TypeError: func(...).then is not a function

Question

I am a beginner of JavaScript. I am trying to understand the functions and promises in JS. I wrote a small code. code Purpose: I wrote this code to understand the working of promise function(then) on function with a return value. input: a,b output: if the sum of a & b is 0, then show the alert statement else show sum in the alert value.

const func = (a, b) => {

  let operand1 = a * 10;
  let operand2 = b * 10;

  return operand1 + operand2
};

const funcwrapper = (a, b) => {
  func(a, b).then((sum) => {
    if (sum == 0) {
      window.alert("value is zero");
    } else {
      window.alert(("sum is " + sum));
    }
  })
};

funcwrapper(5, 5);

I am still confused with this promise on functions with some return value after going through lot of investigation. So finally tried to implement the code to understand and got stuck with this error.
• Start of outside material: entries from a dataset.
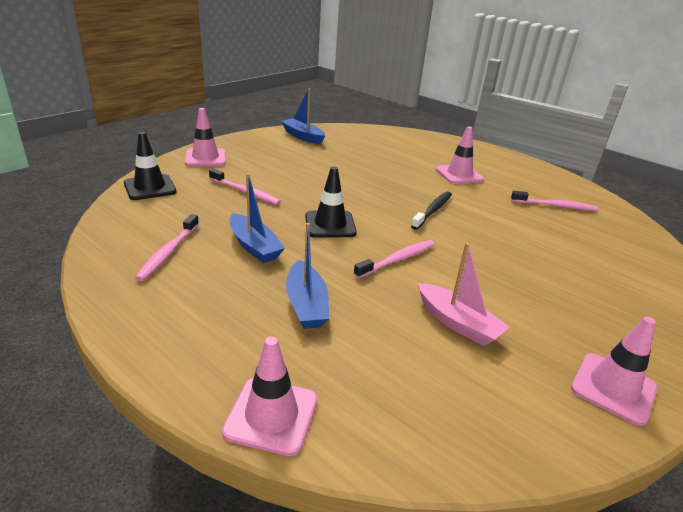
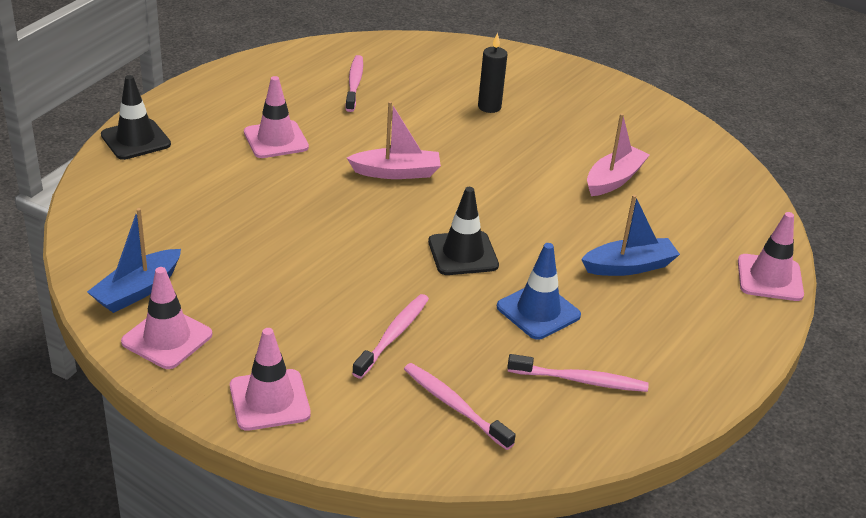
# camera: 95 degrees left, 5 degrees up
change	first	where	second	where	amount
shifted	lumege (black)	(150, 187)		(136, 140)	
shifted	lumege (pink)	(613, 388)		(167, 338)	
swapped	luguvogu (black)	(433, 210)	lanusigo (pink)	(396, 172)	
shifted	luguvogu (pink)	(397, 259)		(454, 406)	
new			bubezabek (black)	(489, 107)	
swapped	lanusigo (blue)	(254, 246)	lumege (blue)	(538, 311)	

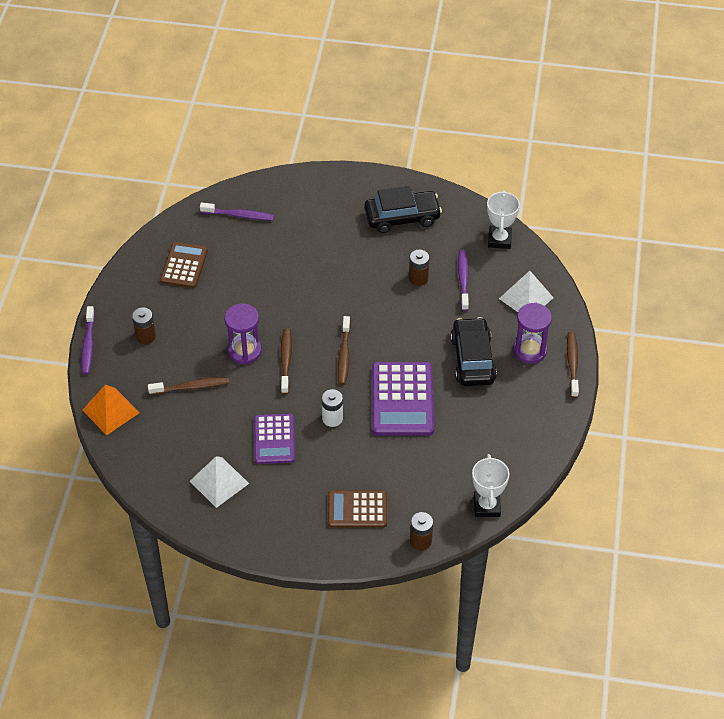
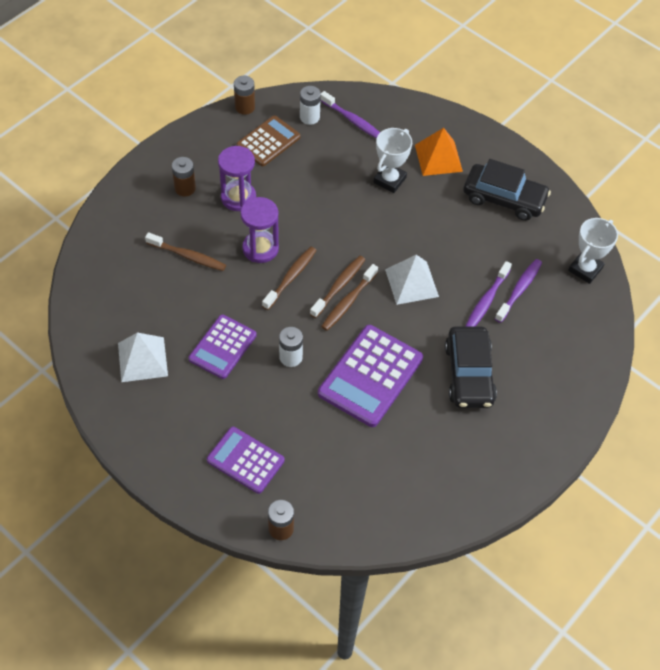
# camera: 30 degrees right, 5 degrees up
change	first	where	second	where	amount
repainted	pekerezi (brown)	(357, 509)	pekerezi (purple)	(245, 460)	
shifted	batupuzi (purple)	(529, 350)		(238, 198)	
shifted	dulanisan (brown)	(418, 278)		(245, 107)	
new			dulanisan (white)	(309, 117)	
shifted	luguvogu (brown)	(572, 364)		(339, 286)	
shifted	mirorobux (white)	(487, 506)		(389, 180)	
shifted	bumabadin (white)	(526, 298)		(411, 282)	
shifted	bumabadin (orange)	(111, 411)		(438, 158)	
rotated	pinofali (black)	(472, 359)		(469, 374)	150 degrees clockwise
shifted	luguvogu (purple)	(88, 345)		(486, 301)	

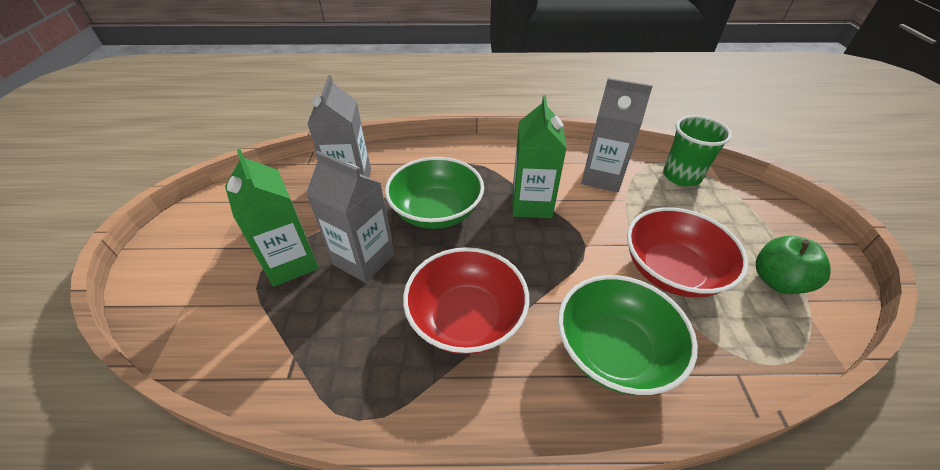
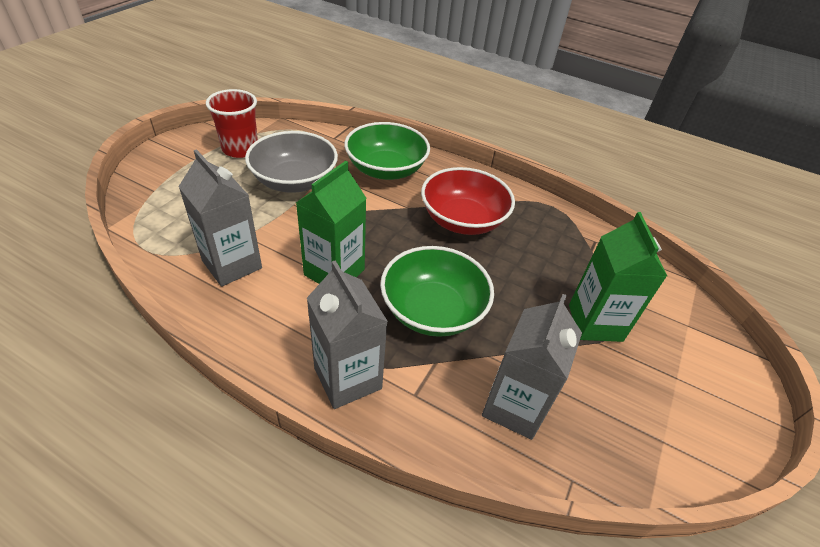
# camera: 155 degrees left, 0 degrees up
change	first	where	second	where	amount
swapped	pefopa (green)	(777, 281)	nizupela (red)	(240, 149)	
repainted	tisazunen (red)	(672, 271)	tisazunen (grey)	(294, 181)	
shifted	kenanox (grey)	(364, 259)		(347, 378)	
gone	nizupela (green)	(681, 176)			

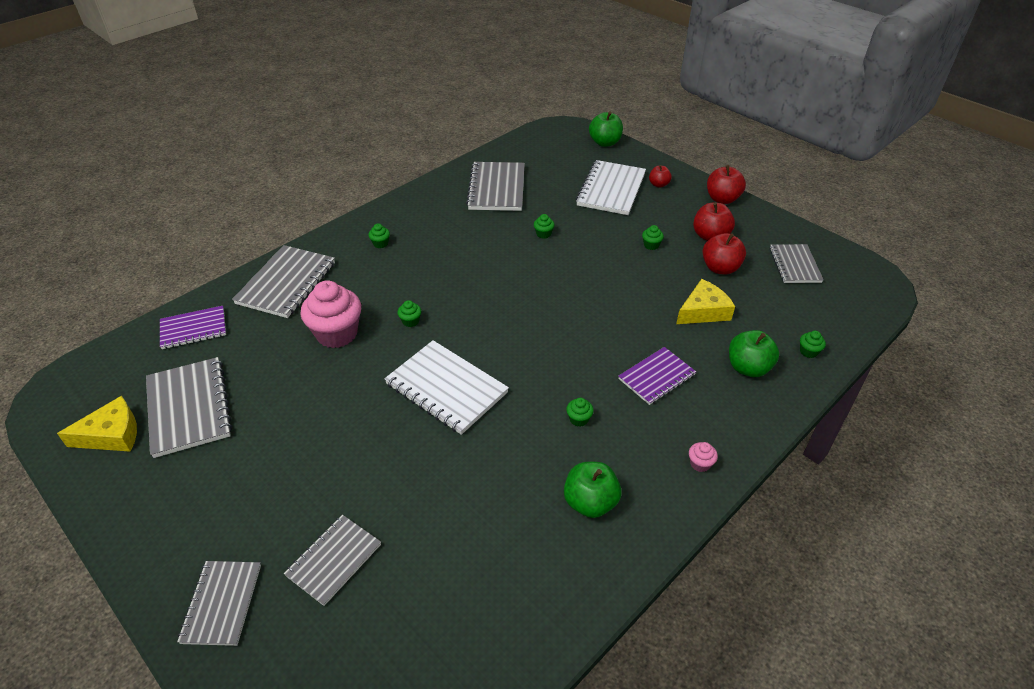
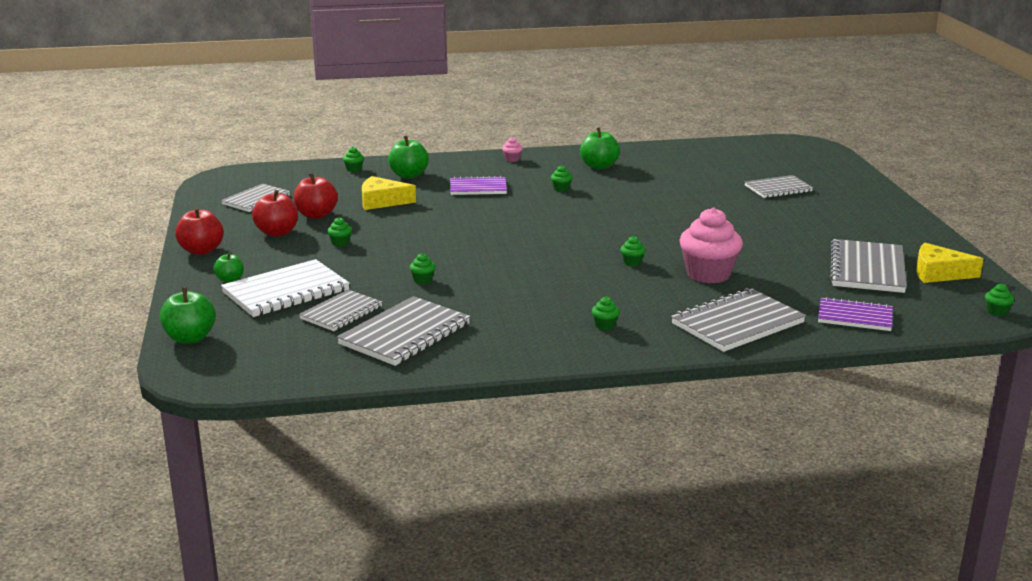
# camera: 145 degrees left, 20 degrees down
change	first	where	second	where	amount
repainted	pefopa (red)	(658, 184)	pefopa (green)	(230, 280)	
shifted	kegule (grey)	(222, 603)		(341, 313)	
new			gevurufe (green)	(996, 312)	
gone	kegule (white)	(446, 388)			

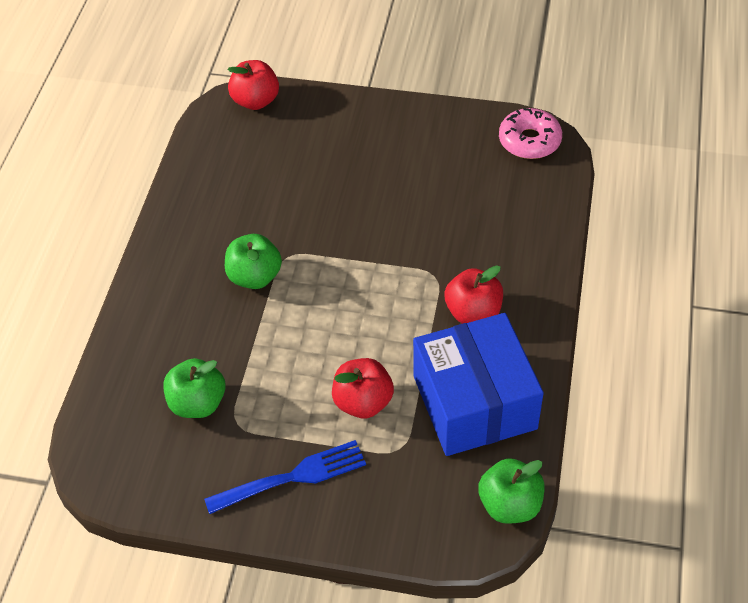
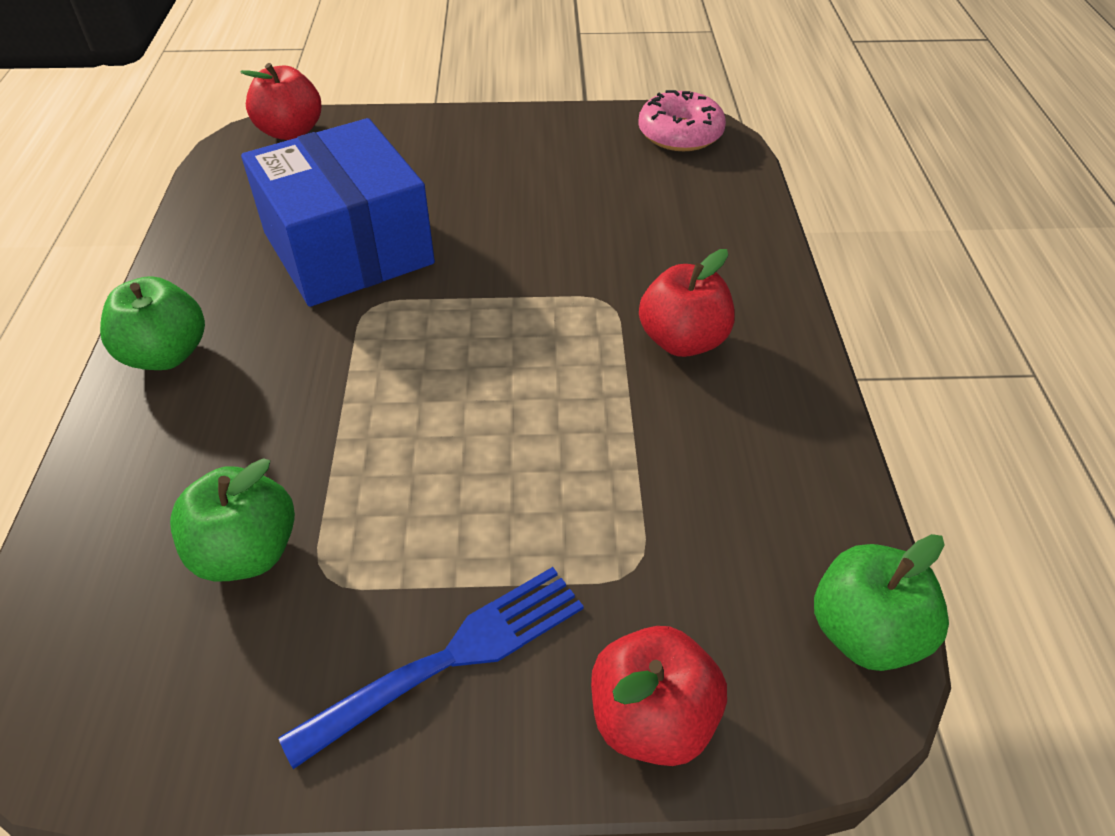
# camera: 15 degrees left, 5 degrees down
change	first	where	second	where	amount
shifted	pefopa (green)	(255, 276)		(166, 354)	
shifted	lubakope (blue)	(474, 402)		(348, 248)	
shifted	pefopa (red)	(363, 402)		(652, 718)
Please help me in understanding this topic.

Your help is appreciated. Thanks in advance

Answer 1

func() needs to return a promise:

const func = (a, b) => {

  let operand1 = a * 10;
  let operand2 = b * 10;

  return new Promise((resolve, reject) => resolve(operand1 + operand2));
};

const funcwrapper = (a, b) => {
  func(a, b).then((sum) => {
    if (sum == 0) {
      window.alert("value is zero");
    } else {
      window.alert(("sum is " + sum));
    }
  })
};

funcwrapper(5, 5);